RECORDS FOR THIS TASK:

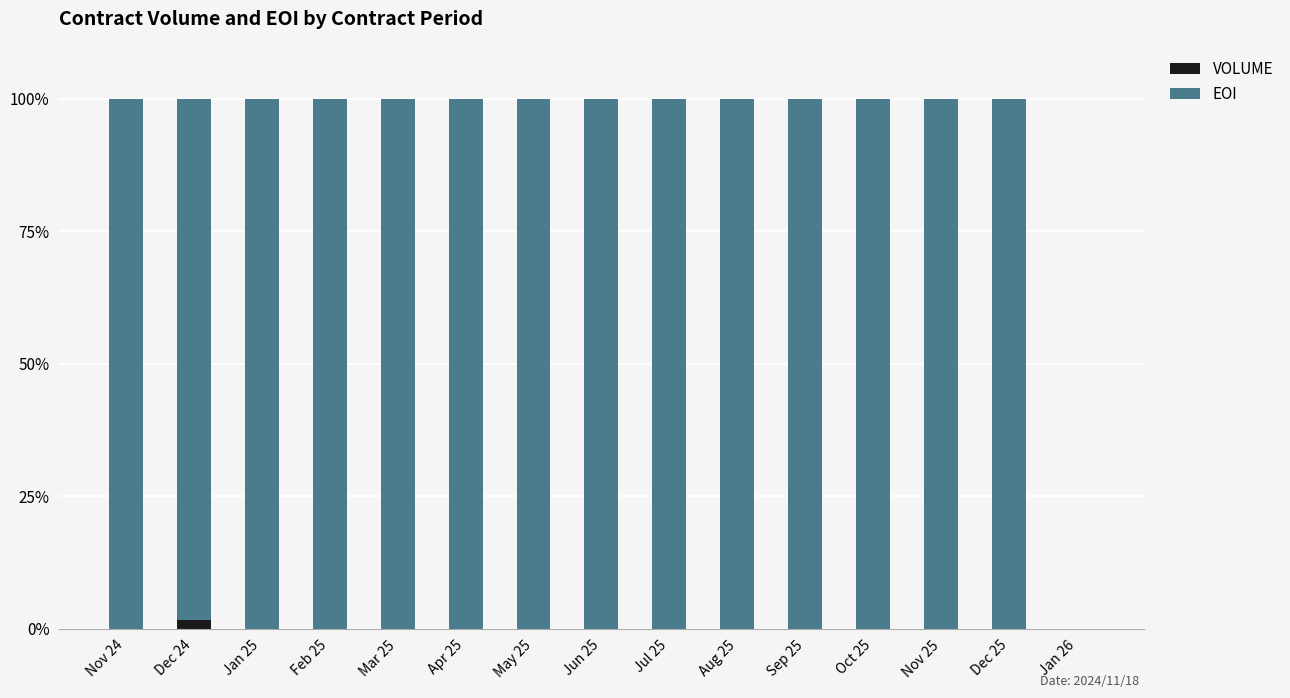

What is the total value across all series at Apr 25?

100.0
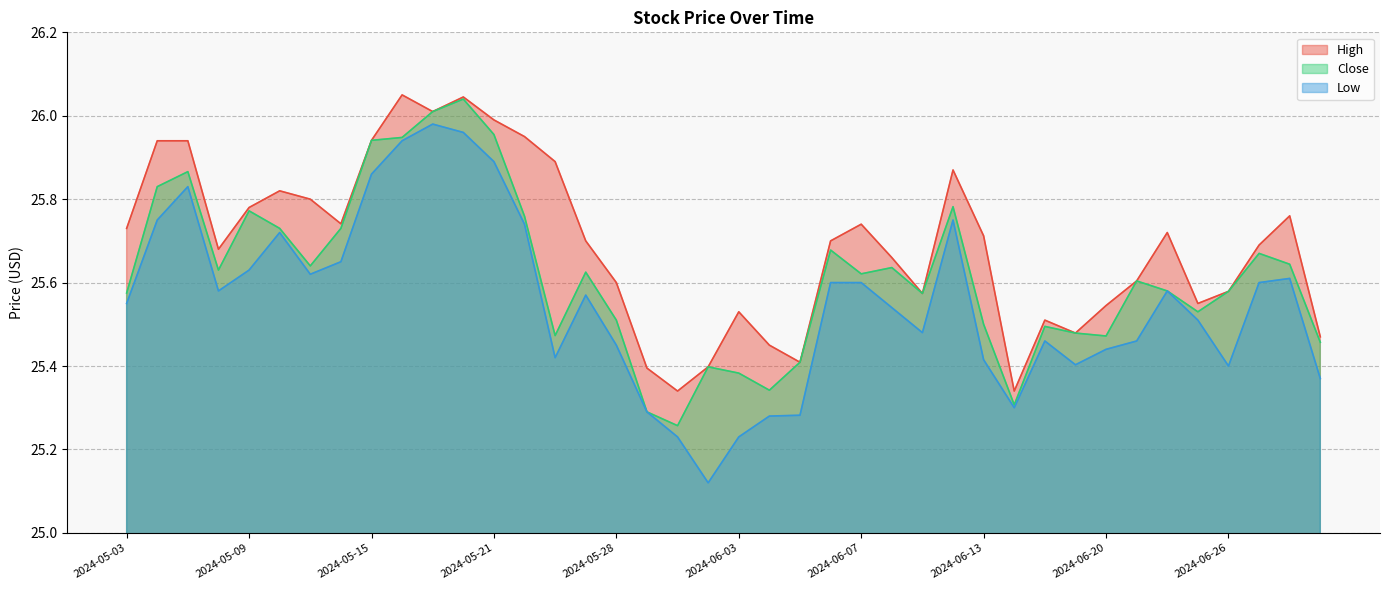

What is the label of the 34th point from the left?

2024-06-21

* * *

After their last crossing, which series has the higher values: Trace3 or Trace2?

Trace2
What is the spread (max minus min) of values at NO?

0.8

YOUR INSTRUCTIONS: Please locate each line in the entries above that contains the string "values" and copy those lines. Case counts.

RESPONSE TO THIS TASK:
After their last crossing, which series has the higher values: Trace3 or Trace2?
What is the spread (max minus min) of values at NO?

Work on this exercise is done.